Мария Голованивская
Автор книг «Признание в любви по-русски», «Пангея».
alt

Лето – это время беспредельной свободы, именно поэтому летом быстрее всего растешь.

Мои каникулы обычно проходили под Киевом на даче, в поселке писателей, очень похожем на подмосковное Переделкино. Мой дед, писатель, имел там и дом, и сад, и псарню, и временами даже конюшню. Место это называется Конча-Озерная, длинная череда озер, заливных лугов и леса, в котором и ягоды, и грибы, и сладкое, как в раю, пение птиц.

Вскоре конь с аппетитом уминал ещедевственные бутоны и гигантские пахучие лепестки...

Но рассказ мой – о конюшне. Под самое лето оказался там новый жеребец, вредный-превредный, и мы ласково окрестили его

«Дурень», хотя у него, конечно же, было другое записное имя. Звали мы его так за множество пакостных дел, главным из которых было мастерское сбрасывание нелюбимого ездока в навозную кучу. Понимал ли он, что человеку не только неприятно, но и оскорбительно там оказываться, я не знаю, но проделывал он этот финт множество раз. Со мной он поступил иначе. Нашими соседями была чета Бажанов – он, Николай Платонович, академик, основатель украинской энциклопедии, она, Нина Владимировна – питерская красавица, блондинка, врач. Из одной поездки в Италию Нина Владимировна привезла сотню розовых кустов и разбила под своими окнами необъятный розарий. И вот в один злосчастный день, когда я, десятилетняя, вскарабкалась на нового жеребчика, чтобы чуть-чуть проехаться, он направился напрямую в этот розарий. Несмотря на мои отчаянные крики, он вывез меня через не закрытую кем-то калитку, распахнул воротца, ведущие на участок с цветником, и уже через несколько минут с аппетитом уминал девственные бутоны и распахнутые навстречу солнцу гигантские, размером с блюдце, пахучие лепестки... Хозяев не было, они пребывали в Италии. Мои отчаянные крики и пинки отнюдь не портили ему аппетита. Он успел съесть полрозария к тому моменту, как на порог выскочила домработница, догадавшаяся лишь схватить метлу и оглушить окрестности нецензурной бранью.

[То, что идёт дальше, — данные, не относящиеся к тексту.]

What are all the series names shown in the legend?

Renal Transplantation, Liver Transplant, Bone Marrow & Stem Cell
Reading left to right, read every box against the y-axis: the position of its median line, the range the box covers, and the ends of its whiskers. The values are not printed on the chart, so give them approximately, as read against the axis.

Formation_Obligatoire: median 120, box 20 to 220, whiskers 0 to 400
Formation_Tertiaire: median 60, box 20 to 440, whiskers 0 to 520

Вечером меня песочили. На большом семейном совете. Взрослые очень старались показать строгость, но выходило у них плохо: слишком уж комично жеребец пожрал итальянские розы. Как наказали, не помню, а это значит – не строго.

На следующее лето конюшня опустела, но лишних вопросов мне задавать не хотелось. Кататься верхом мы ходили к пастухам, в нарушение всех клятв, что к «этим бандитам» я ни ногой. С соседями разбор вышел простой: они привезли другие розы, и мои родители компенсировали им расходы.

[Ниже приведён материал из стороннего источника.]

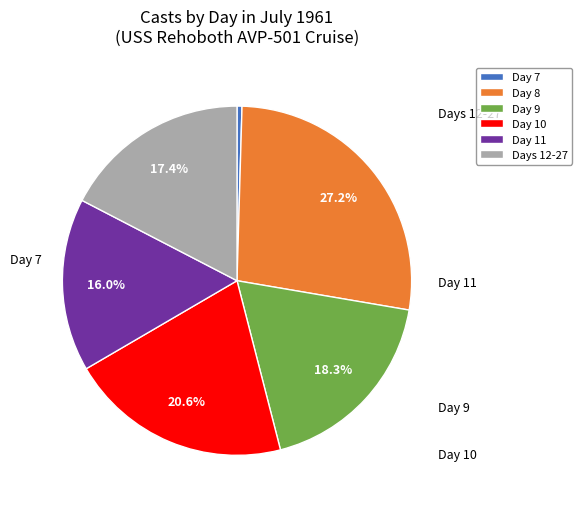

Approximately how many times larger is the value at Day 8 compared to Day 10?

1.3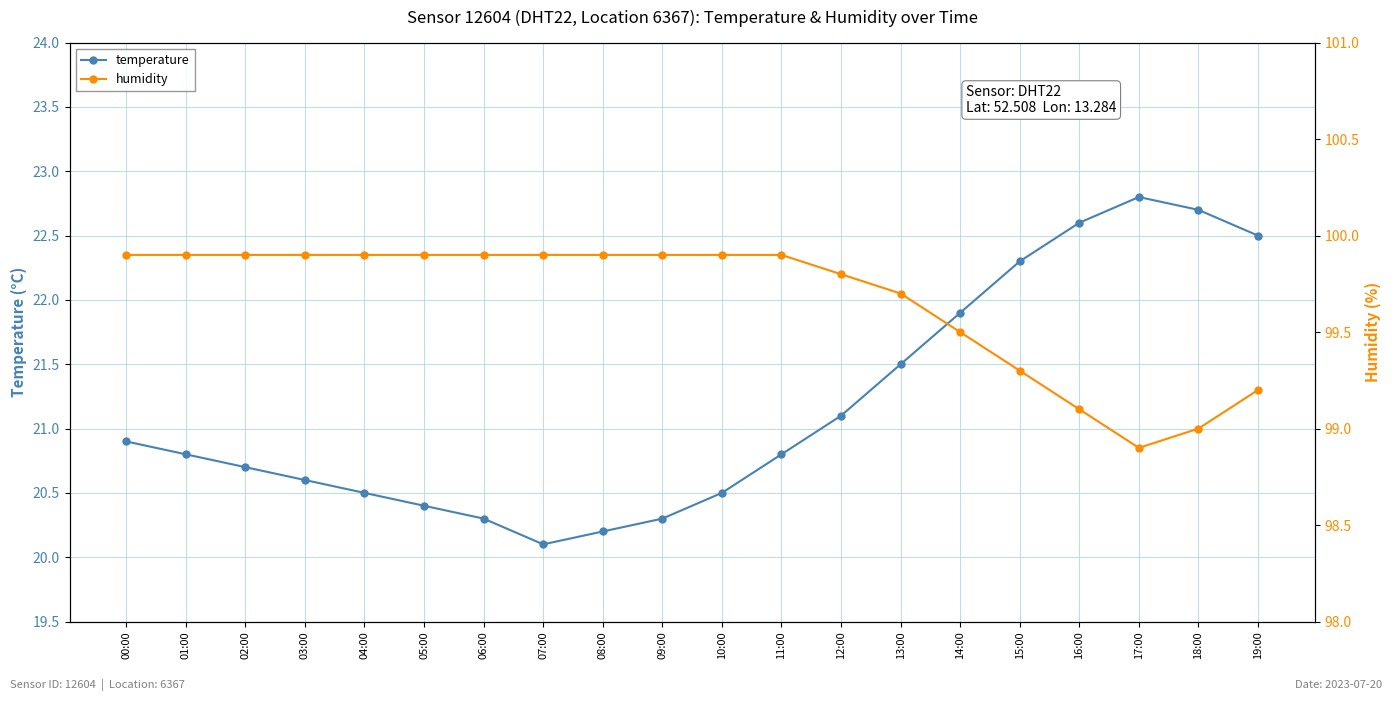

What is the label of the 19th point from the left?

18:00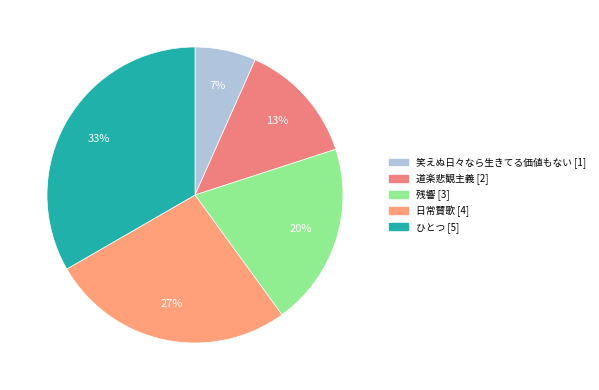

Between 笑えぬ日々なら生きてる価値もない and 日常賛歌, which is larger?

日常賛歌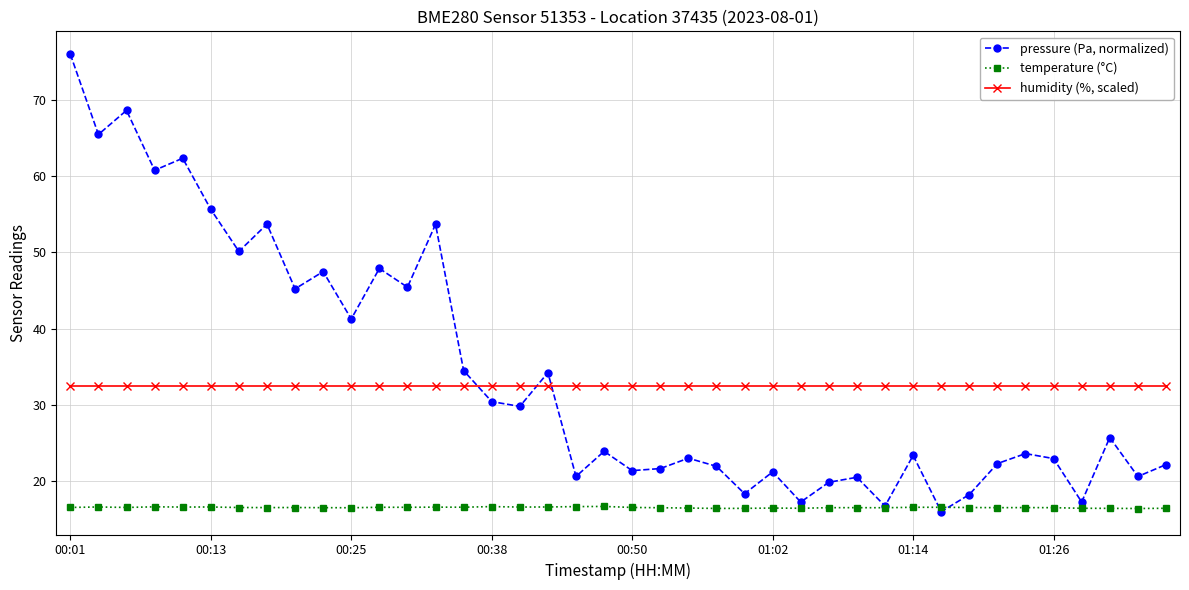

True or false: humidity (%, scaled) and temperature (°C) intersect in this chart.

False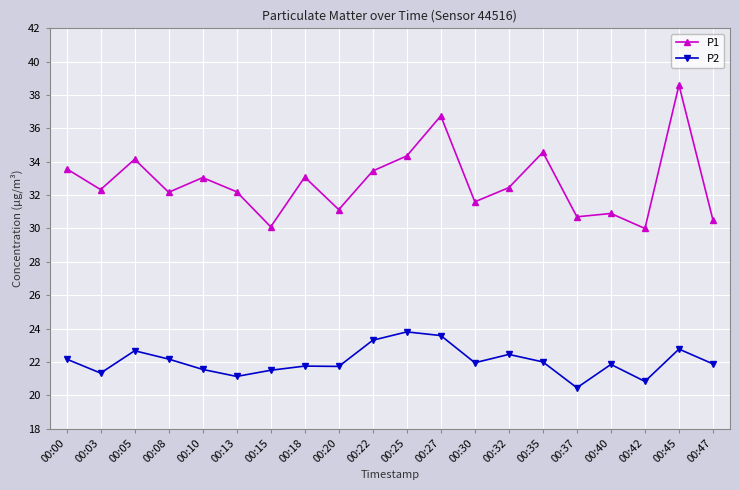

Does the chart display data point markers on the line(s)?

Yes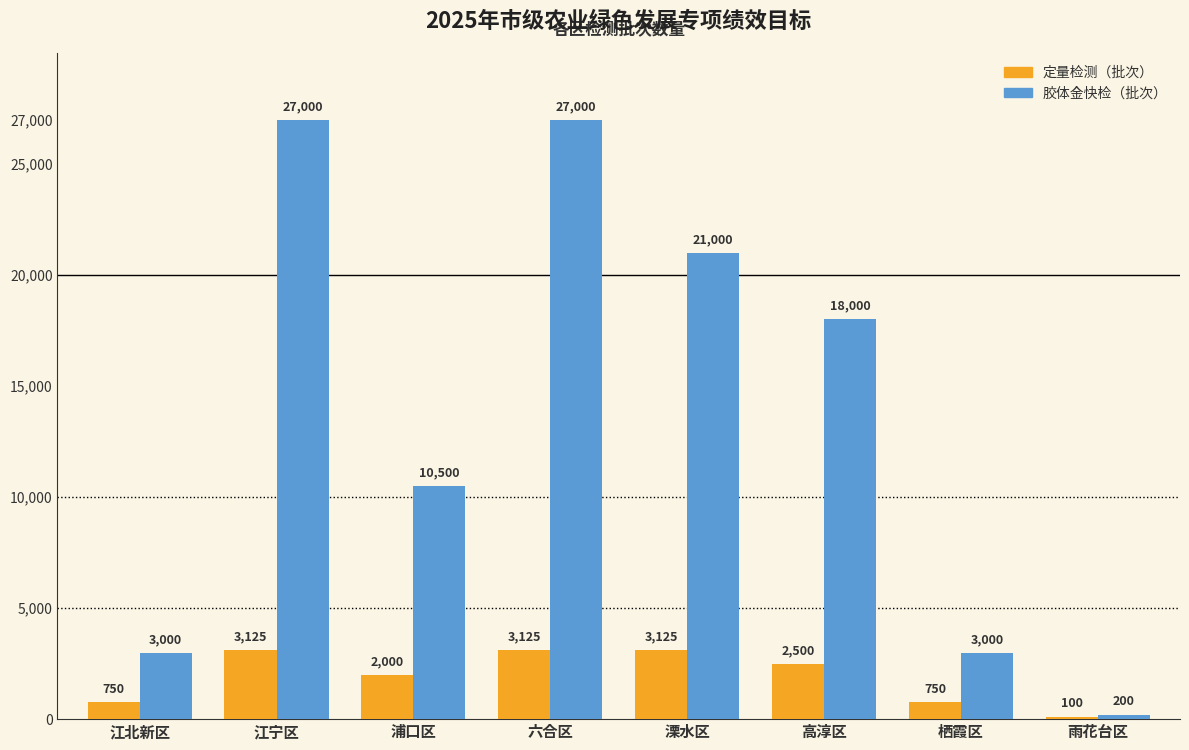

Where is 定量检测（批次） nearest to the value 1612?

浦口区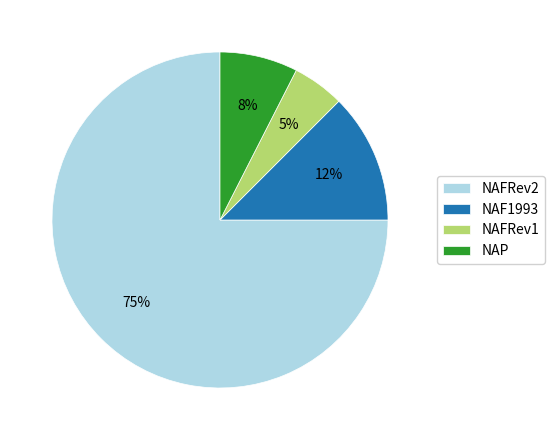

To the nearest percent, what is the average slice percentage?

25%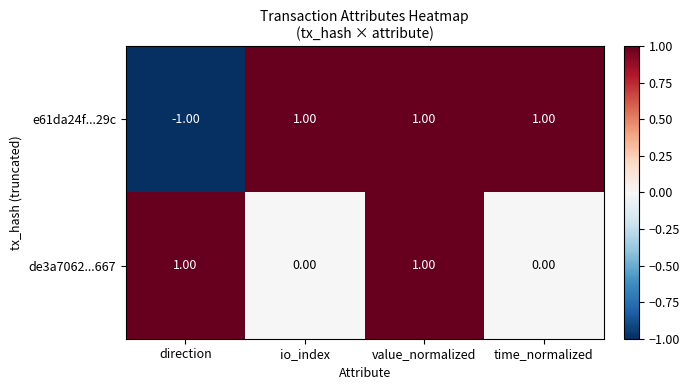

At which label is e61da24f...29c closest to 0?

direction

Одно лето сменяло другое, оставляя в памяти яркие пятна, которые с годами совершенно не хочется стирать. Что это было – детство, лето, каникулы? Когда тянешься к солнцу, как зеленый побег, и ничто не может остановить твое любопытство: а почему что-то нельзя и что вообще там, где не видно, за линией горизонта, например, или в будущем? Очень хотелось подняться на цыпочки и заглянуть туда, в это завтра, которое не перестает быть разным, пока ты продолжаешь расти.